Book Review: “The Covenantal Structure of Christian Economics” (Gary North, 2014) Part 12

by Andrew McColl, 28/4/2015

  1. Anyone who argues that Jesus did not invoke personal self-interest has an inaccurate understanding of Jesus’ teachings on wealth. Specifically, with respect to the accumulation of personal wealth in the form of capital, Jesus was adamant: a person has both a moral responsibility and a legal responsibility to accumulate capital. This is an aspect of the dominion covenant. It involves redeeming the world, i.e., buying it back in the name of God.

To buy it back requires accumulated capital. The alternative interpretation is that we must re-claim it by force. This is not part of the New Covenant’s view of capital accumulation. It only happened once in the Old Covenant: the conquest of Canaan (p.151).

When Jesus said, “Give, and it will be given to you…” (Luke 6:38), He was invoking self-interest. He was effectively saying, “It will be good for you, to give.
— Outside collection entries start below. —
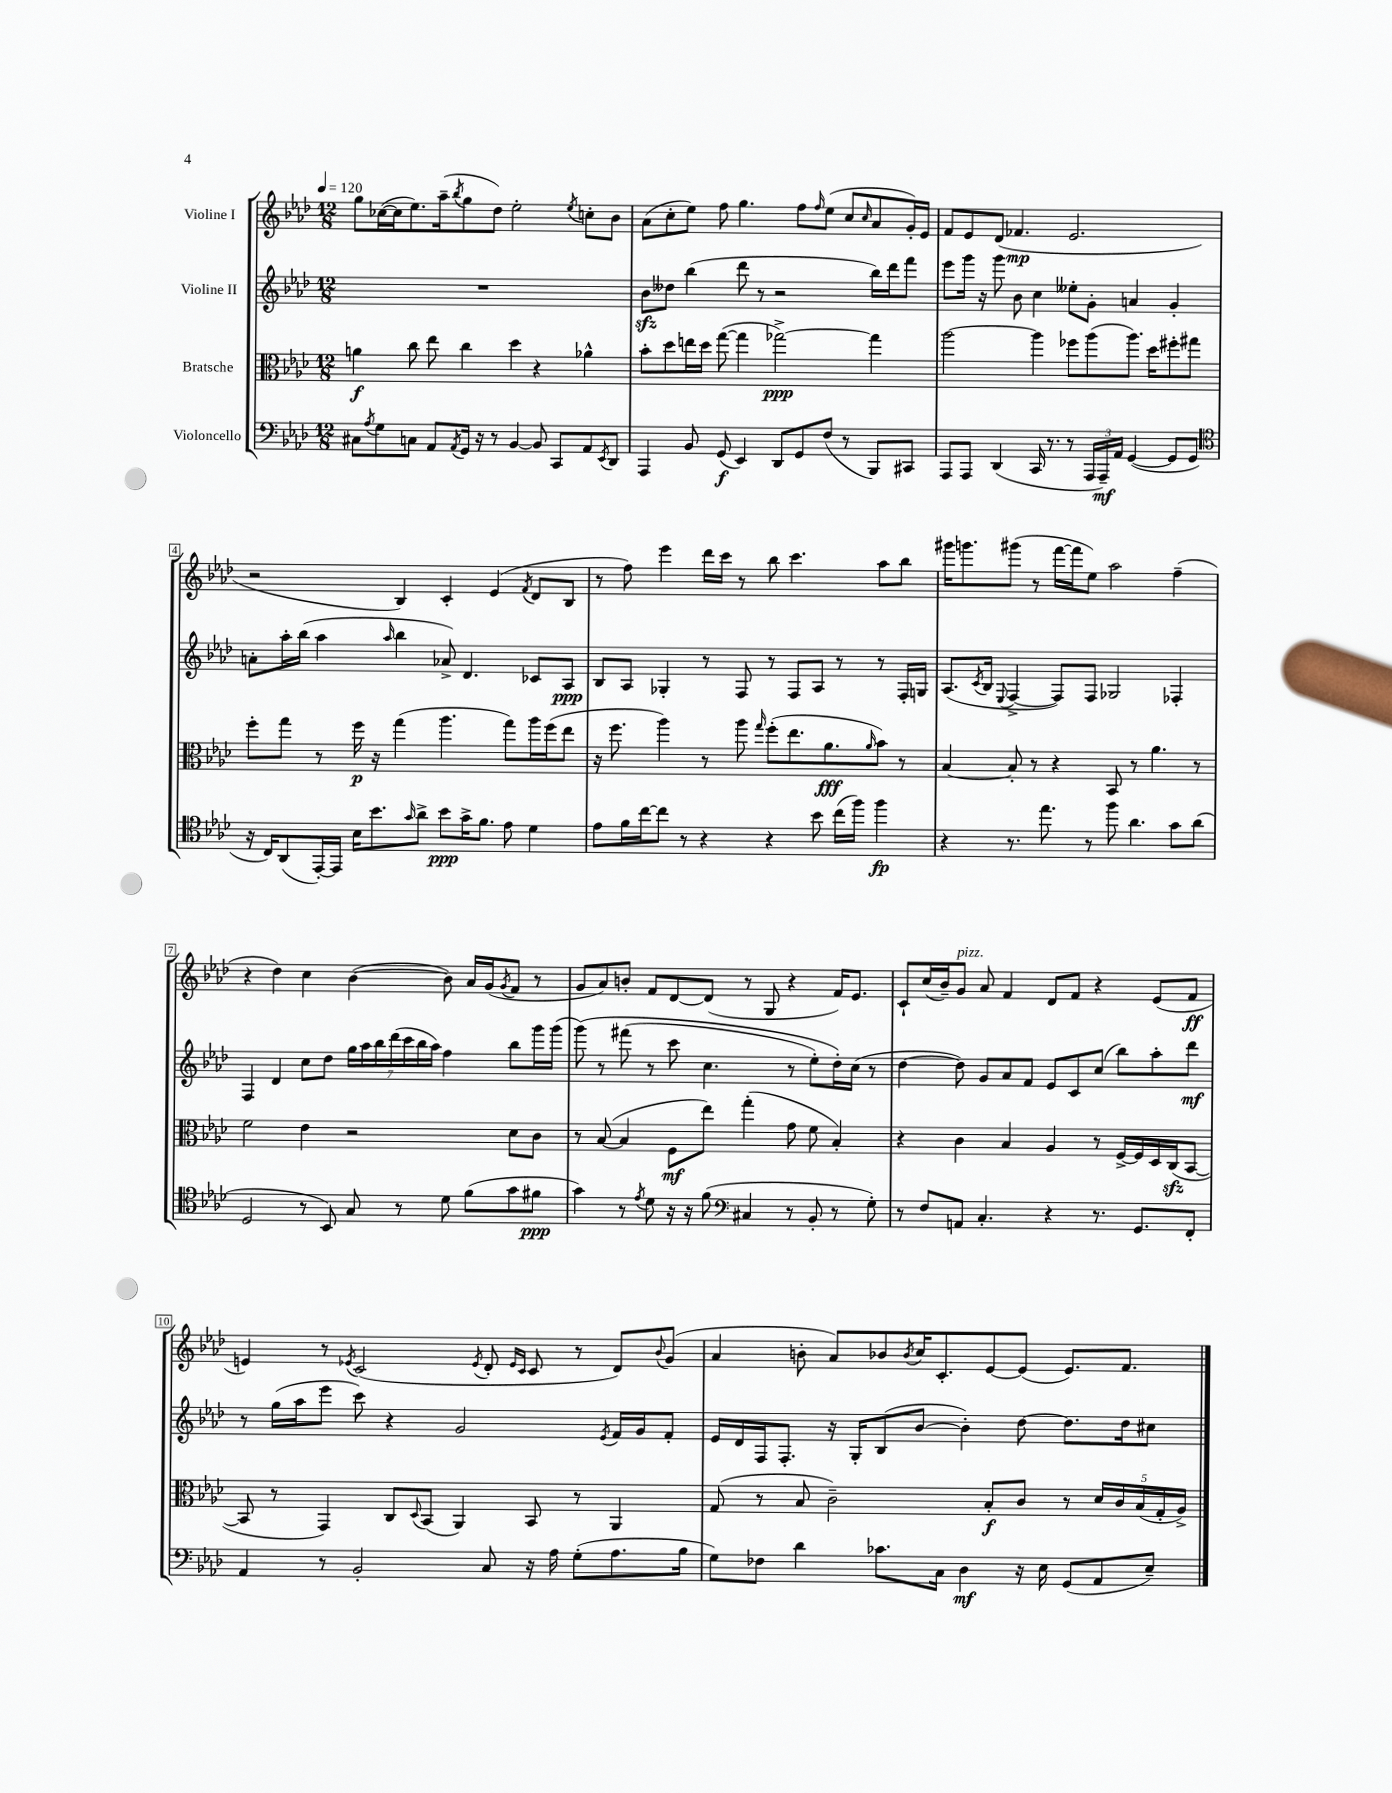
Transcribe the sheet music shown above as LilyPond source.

<<
\new StaffGroup <<
\new Staff = "s0" \with { instrumentName = "Violine I" } {
    \clef treble \key aes \major \numericTimeSignature \time 12/8 \tempo 4 = 120
    g''8 ces''16~( ces''16 ees''8.) aes''16--( \acciaccatura { bes''8 } g''8 des''8) ees''2-. \acciaccatura { ees''8 } c''8-. bes'8 |
    aes'8( c''8-. ees''8) f''8 g''4. f''8 \grace { f''16 } ees''8( c''8 \grace { c''16 } aes'8 g'16-.) ees'16 |
    f'8 ees'8 des'8( fes'4.\mp ees'2. |
    r2 bes4) c'4-. ees'4( \acciaccatura { f'8 } des'8 bes8 |
    r8 f''8) ees'''4 des'''16 c'''16 r8 bes''8 c'''4. aes''8 bes''8 |
    gis'''16 g'''8. gis'''8( r8 f'''16~ f'''16 ees''8) aes''2 f''4--( |
    r4 des''4) c''4 bes'4~( bes'8) aes'16 g'16( \acciaccatura { g'8 } f'8 r8 |
    g'8 aes'8) b'8-. f'8 des'8~ des'8( r8 g8 r4 f'16) ees'8. |
    c'8-! c''16( bes'16--) g'8^\markup { \italic "pizz." } aes'8 f'4 des'8 f'8 r4 ees'8( f'8\ff |
    e'4) r8 \acciaccatura { ees'8 } c'2( \acciaccatura { ees'8 } des'8-. \grace { ees'16 c'16 } c'8 r8 des'8) \appoggiatura { bes'8 } g'8( |
    aes'4 b'8-. aes'8) bes'8 \acciaccatura { bes'8 } c''16 c'8.-. ees'8~ ees'8( ees'8.) f'8. \bar "|." |
}
\new Staff = "s1" \with { instrumentName = "Violine II" } {
    \clef treble \key aes \major \numericTimeSignature \time 12/8
    R1. |
    bes'8\sfz deses''8 bes''4( des'''8 r8 r2 bes''16) des'''16 f'''8 |
    ees'''8 g'''16 r16 g'''8 bes'8 c''4 eeses''8-. g'8-. a'4 g'4-. |
    a'8-. aes''16-. bes''16( aes''4 \grace { aes''16 } bes''4 aes'8->) des'4. ces'8 aes8\ppp |
    bes8 aes8 ges4-. r8 f8 r8 f8 aes8 r8 r8 f16-. g16 |
    aes8.( \acciaccatura { c'8 } bes16 \appoggiatura { ees8 } f4~-> f8) f8 ges2 fes4-. |
    f4 des'4 c''8 des''8 \tuplet 7/4 { g''16 aes''16 bes''16 des'''16( c'''16 bes''16 aes''16) } f''4 bes''8 g'''16 g'''16( |
    g'''8)\( r8 fis'''8( r8 c'''8 c''4. r8 ees''8-.) des''16-.\) c''16( r8 |
    des''4~ des''8) g'8 aes'8 f'8 ees'8 c'8 c''8( bes''8) aes''8-. des'''8\mf |
    r8 g''16( aes''16 ees'''8 c'''8) r4 g'2 \acciaccatura { ees'8 } f'16 g'16 f'8-. |
    ees'16 des'16 f16 f8.-. r16 g16-. bes8( bes'8~ bes'4-.) des''8~ des''8. des''16 cis''8 \bar "|." |
}
\new Staff = "s2" \with { instrumentName = "Bratsche" } {
    \clef alto \key aes \major \numericTimeSignature \time 12/8
    a'4\f c''8 ees''8 c''4 des''4 r4 aes'4-^ |
    bes'8-. des''8 e''16 des''16 g''8~( g''4 ges''2~->\ppp) ges''4 |
    aes''2~ aes''4 fes''8 aes''8( aes''8.) des''16 fis''8-. gis''8 |
    f''8-. g''8 r8 f''16\p r16 g''4( aes''4. g''8) aes''16 f''16( ees''8 |
    r16 f''8. aes''4) r8 aes''8 \grace { g''16 } f''8-.( ees''8. aes'8.\fff \grace { aes'16 } bes'8) r8 |
    bes4~ bes8-. r8 r4 bes,8 r8 aes'4. r8 |
    f'2 ees'4 r2 des'8 c'8 |
    r8 bes8~( bes4 f8\mf ees''8) g''4-.( g'8 f'8 bes4-.) |
    r4 c'4 bes4 aes4 r8 f16~-> f16 des16 c16\sfz( bes,8~ |
    bes,8 r8 g,4) c8 \appoggiatura { des8 } bes,8( aes,4) bes,8 r8 aes,4 |
    g8( r8 bes8 c'2--) bes8-.\f c'8 r8 \tuplet 5/4 { des'16 c'16 bes16( g16-. aes16->) } \bar "|." |
}
\new Staff = "s3" \with { instrumentName = "Violoncello" } {
    \clef bass \key aes \major \numericTimeSignature \time 12/8
    cis8 \acciaccatura { aes8 } g8 c8 aes,8 \acciaccatura { aes,8 } g,16 r16 r8 bes,4~ bes,8 c,8 aes,8 \acciaccatura { ees,8 } des,8 |
    aes,,4 bes,8 g,8\f( ees,4) des,8 g,8 f8( r8 bes,,8) cis,8 |
    aes,,8 aes,,8 des,4( c,16 r8. r8 \tuplet 3/2 { aes,,16 aes,,16--\mf) aes,16 } g,4~( g,8 g,8 |
    \clef tenor r16 c16) aes,8( ees,16~-.) ees,16 bes16 bes'8. \grace { g'16 } aes'8-> bes'8\ppp g'16-> f'8. ees'8 des'4 |
    ees'8 f'16 c''16~ c''8 r8 r4 r4 bes'8 c''16( f''16) f''4\fp |
    r4 r8. ees''8. r8 f''8 aes'4. g'8 aes'8( |
    des2 r8 bes,8) g8 r8 des'8 f'8( g'8 fis'8\ppp |
    g'4) r8 \acciaccatura { ees'8 } des'8 r16 r16 f'8( \clef bass cis4 r8 bes,8-. r8 g8-.) |
    r8 f8 a,8 c4.-. r4 r8. g,8. f,8-. |
    aes,4 r8 bes,2-. c8 r16 aes16 g8-.( aes8. bes16 |
    g8) fes8 des'4 ces'8. c16 des4\mf r16 ees16 g,8( aes,8 ees8--) \bar "|." |
}
>>
>>
\layout { \context { \Score \override BarNumber.stencil = #(make-stencil-boxer 0.1 0.3 ly:text-interface::print) } }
You will profit from this.”

We do not find in the Bible the idea that poverty is good for you. We do find the promise of prosperity for those who are faithful in doing God’s will. (See Ps. 112; Deut.28).
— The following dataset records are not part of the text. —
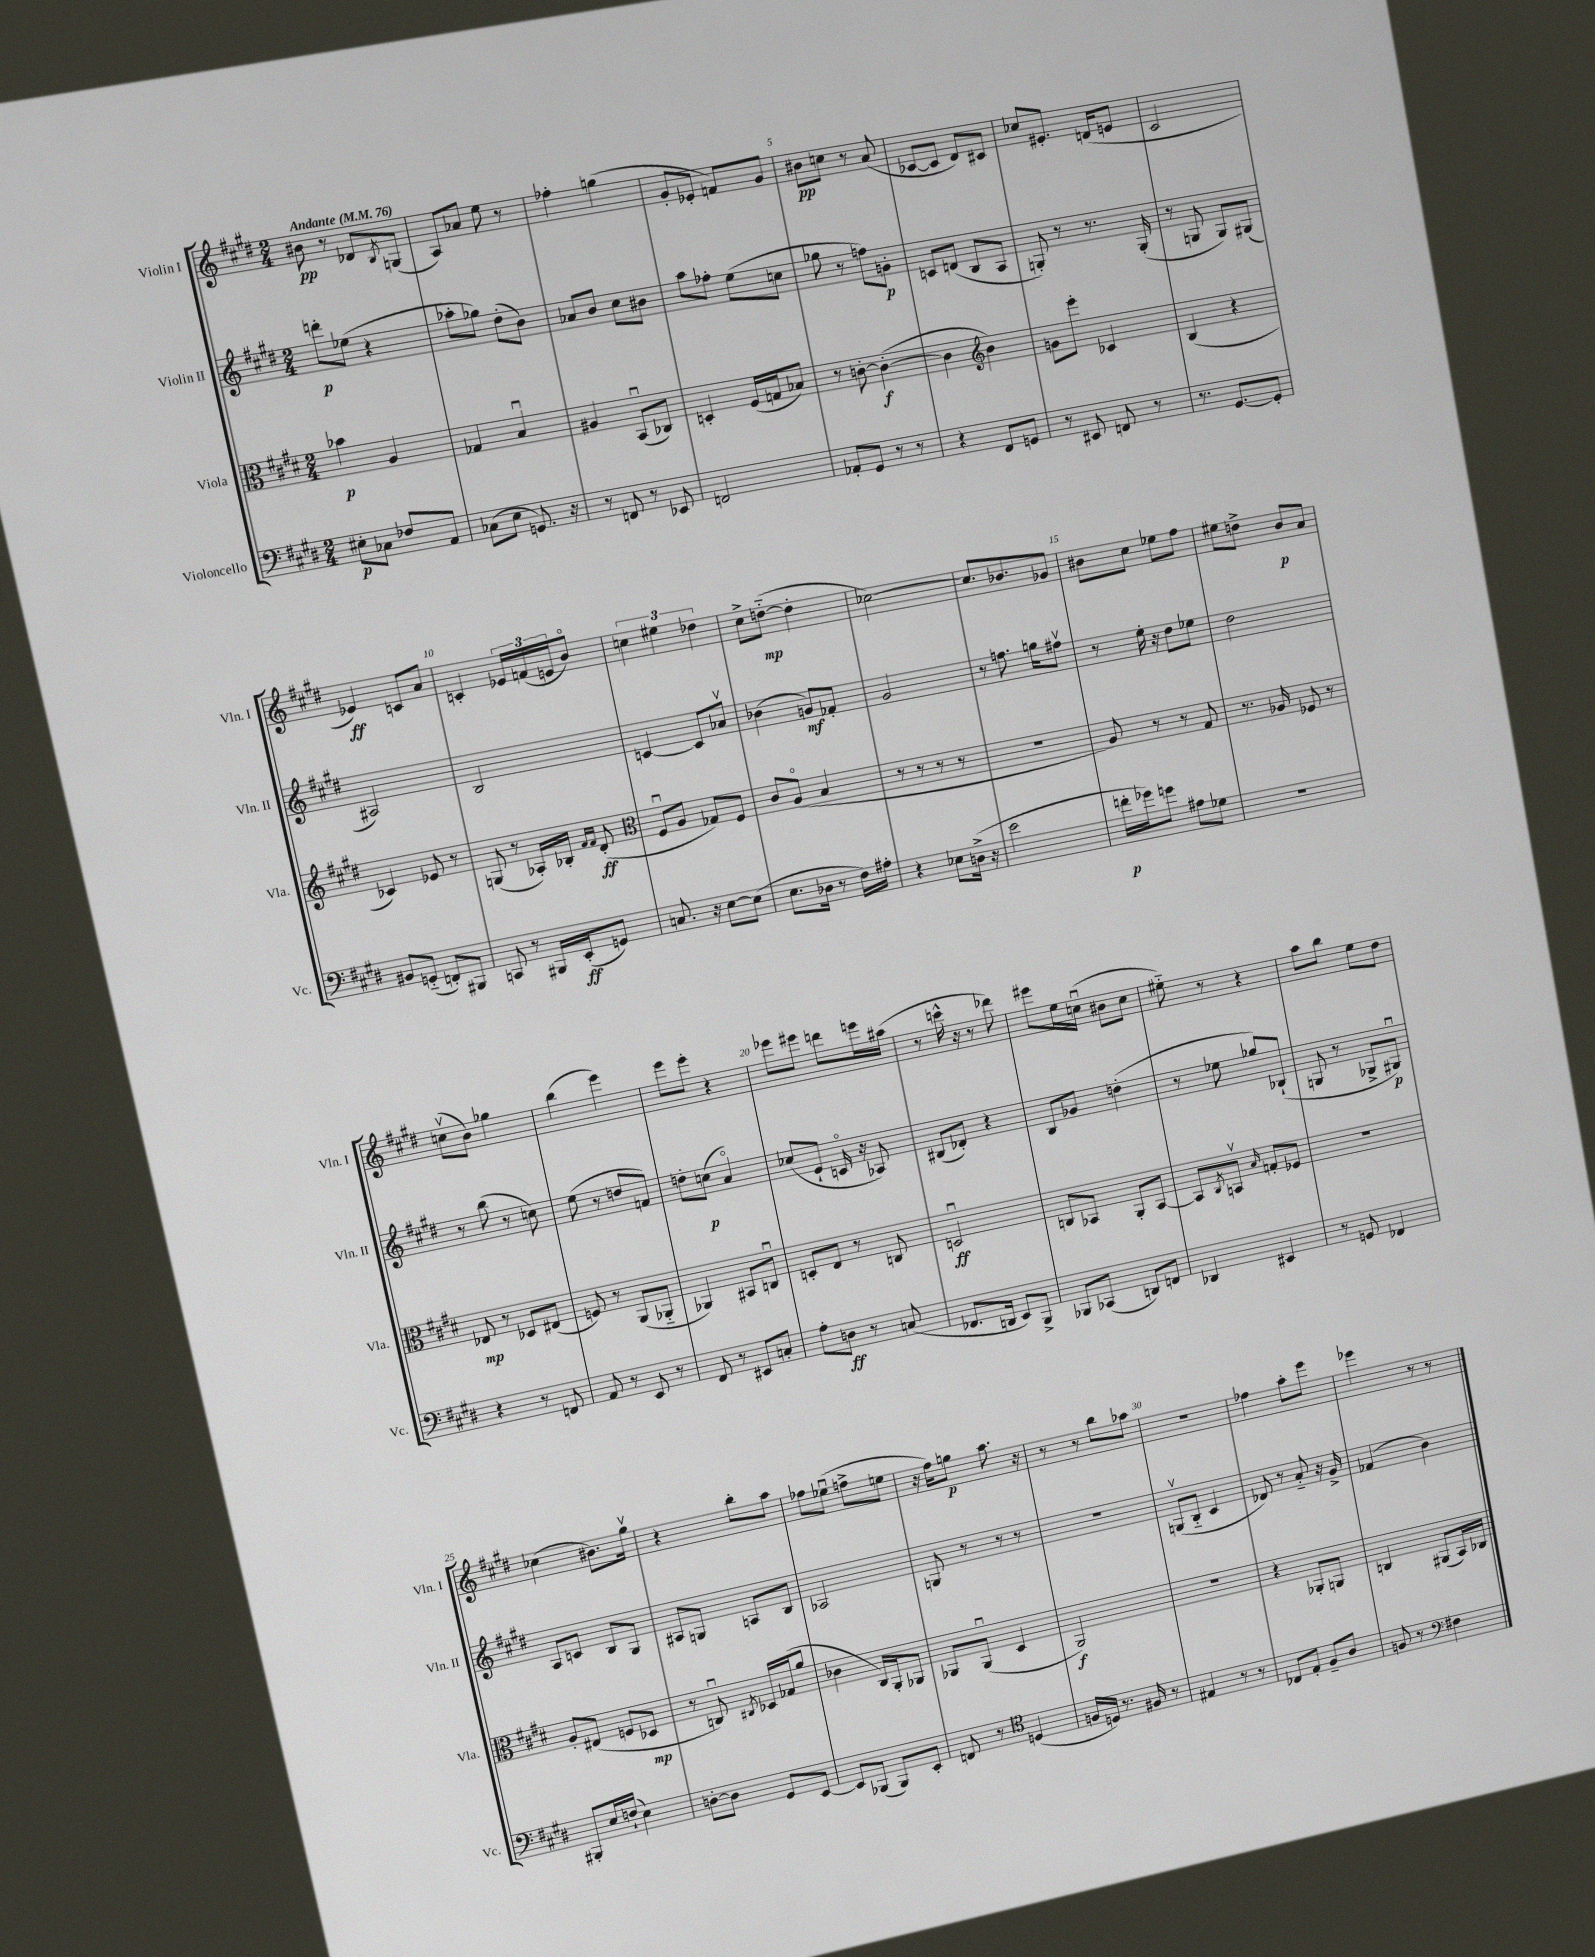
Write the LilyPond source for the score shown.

<<
\new StaffGroup <<
\new Staff = "s0" \with { instrumentName = "Violin I" shortInstrumentName = "Vln. I" } {
    \clef treble \key e \major \numericTimeSignature \time 2/4 \tempo "Andante" 4 = 76
    bis'8\pp r8 des'8 \acciaccatura { b8 } g8( |
    a8) aes'8 e''8 r8 |
    fes''4-. g''4( |
    gis'8-. ees'8-. f'8) gis'8 |
    bis'8\pp c''8 r8 a'8( |
    ces'8~ ces'8 dis'8) cis'8 |
    ces''8 eis'8.-. d'16( e'8 |
    cis'2 |
    ees'4\ff) c'8 a'8 |
    c'4-. \tuplet 3/2 { ees'16 f'16( e'16 } b'8\flageolet) |
    \tuplet 3/2 { c''4 eis''4 des''4 } |
    cis''8-> d''8~-_\mp( d''4-. |
    ces''2~) |
    ces''8. bes'8. ges'8 |
    bis'8 cis''8 ees''8 fis''8 |
    eis''8 d''8-> b'8\p a'8 |
    c''8\upbow( b'8) ges''4 |
    b''4( e'''4) |
    e'''8 e'''8-. r4 |
    ees'''8 eis'''8 d'''8 e'''16 ais''16( |
    r8 c'''16-^ r16 r8 des'''8) |
    eis'''8 e''16 c''16\downbow( bis'8 c''8 |
    eis''8-_) r8 r4 |
    a''8 b''8 e''8 dis''8 |
    ces''4( bis'8.) gis''16\upbow |
    r4 b''8-. a''8 |
    fes''8 ees''8\downbow( f''8-> e''8 |
    r16 fis''16) g''8\p a''8. r16 |
    r8 r8 b''8 aes''8 |
    r2 |
    fes''4 a''8-. e'''8 |
    ees'''4 r8 r8 \bar "|." |
}
\new Staff = "s1" \with { instrumentName = "Violin II" shortInstrumentName = "Vln. II" } {
    \clef treble \key e \major \numericTimeSignature \time 2/4
    d'''8-.\p ees''8( r4 |
    aes''8-. ges''8) dis''8-.( b'8) |
    aes'8 b'8 cis''8 bis'8 |
    a''8 fes''8-. e''8( c''8 |
    ges''8 r8 f''8) g'8-.\p |
    c'8 d'8( b8 a8 |
    g8-.) r8 r8. g16-.( |
    r8 g8 g8) gis8( |
    ais2) |
    b2 |
    c'4~ c'8 aes'8\upbow |
    bes'4( g'8\mf) fes'8-. |
    gis'2 |
    r8 f''8. g''16 fis''8\upbow |
    r8 e''16-. r16 dis''8 ees''8 |
    dis''2 |
    r8 b''8( r8 c''8) |
    e''8( r8 d''8 f'8) |
    d''8-. c''8\p( a'4\flageolet) |
    ces''8( e'8-! c'16\flageolet r16 aes8) |
    bis8( des'8-.) r4 |
    b8 ges'8 d''4-.( |
    r8 ees''8 ges''8) bes8-!( |
    g8 r8 ges8-> gis8\downbow\p) |
    a8 c'8 b8 gis8 |
    ais8 g8 a8 b8 |
    aes2 |
    g8 r8 r8 r8 |
    R2 |
    g8\upbow( b8-_ cis'4 |
    des'8) r8 a'8-_ r16 gis'16-> |
    fes'4( b'4) \bar "|." |
}
\new Staff = "s2" \with { instrumentName = "Viola" shortInstrumentName = "Vla." } {
    \clef alto \key e \major \numericTimeSignature \time 2/4
    bes'4\p a4 |
    ges4 b4\downbow |
    ais4 b,8\downbow( ces8) |
    d4-. fis16( g16 bes8) |
    r8 c'8~-. c'4~-.\f( |
    c'4 \clef treble b'4) |
    g'8 e'''8-. ces'4 |
    b4( r4 |
    ces'4) ees'8 r8 |
    g8( r8 aes16-.) bes16-. \grace { fis'16 fis'16 } dis'8-.\ff( |
    \clef alto fis8\downbow a8 ges8) fis8 |
    cis'8 a8\flageolet( b4 |
    r8 r8 r8 r8 |
    R2 |
    a8) r8 r8 gis8 |
    r8. aes16 fes8 r8 |
    ees8\mp r8 des8 eis8( |
    f8) r8 a,8( aes,8-_ |
    aes,4) bis,8 c8\downbow |
    d8-. e8 r8 c8 |
    d2\downbow\ff |
    c8 bes,8 a,8-. bes,8~ |
    bes,8 \acciaccatura { cis8 } b,8\upbow \grace { b16 } g8-. fes8 |
    R2 |
    a8-. eis8( f8 des8\mp |
    r8 c8\downbow) \acciaccatura { cis8 } des16 ges16( a'8 |
    ces'4 cis16) a,16-. aes,8 |
    aes,8 aes,8\downbow( dis4 |
    a,2\f) |
    R2 |
    r4 aes,8-. a,8 |
    c4 ais,8( b,16) ces16 \bar "|." |
}
\new Staff = "s3" \with { instrumentName = "Violoncello" shortInstrumentName = "Vc." } {
    \clef bass \key e \major \numericTimeSignature \time 2/4
    eis8-.\p ces8 fes8 a,8 |
    ces8( e8 g,8.) r16 |
    r8 f,8 r8 ees,8 |
    f,2 |
    aes,8-. gis,8 r8 r8 |
    r4 fis,8 g,8 |
    r8 eis,8 f,8 r8 |
    r8. gis,8.~ gis,8-. |
    bis,8 g,8-_( f,8-.) bis,,8 |
    c,8 r8 bis,,16 e,16-.\ff( g,8) |
    c8. r16 e8~ e8( |
    e8. des16 r8 fis16) ais16-. |
    r4 ees8 d16->( r16 |
    e'2 |
    f'16-.\p ges'16) g'8 ais8 ges8 |
    R2 |
    r4 r8 f,8 |
    a,8 r8 e,8 r8 |
    fis,8 r8 eis,8 c8-. |
    a8-. d8\ff r8 c8( |
    fes,8. d,16 e,8) b,,8-> |
    bes,,8 ces,8( d,8) f,8 |
    des,4 eis,4 |
    r8 g,8 fes,4 |
    bis,,8-. e16 f16-!( e4) |
    d8~-. d8 gis,8 e,8~ |
    e,8 bes,,8( bes,,8) e,8-. |
    f,8 r8 \clef tenor d4( |
    f16 d16) r8. fis16 r8 |
    eis4 r8 r8 |
    ces8 e8-. fis8-- a8 |
    f8 r8 \clef bass fis4 \bar "|." |
}
>>
>>
\layout { \context { \Score \override BarNumber.break-visibility = ##(#f #t #t) barNumberVisibility = #(every-nth-bar-number-visible 5) } }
We are not to “weary ourselves to gain wealth” (Prov.23:4), but that mustn’t preclude us from being hard-working, diligent, productive individuals, planning for the future. “Man goes forth to his work and to his labor until evening” (Ps.104:23), for what purpose? “A good man leaves an inheritance to his children’s children, and the wealth of the sinner is stored up for the righteous” (Prov.13:22).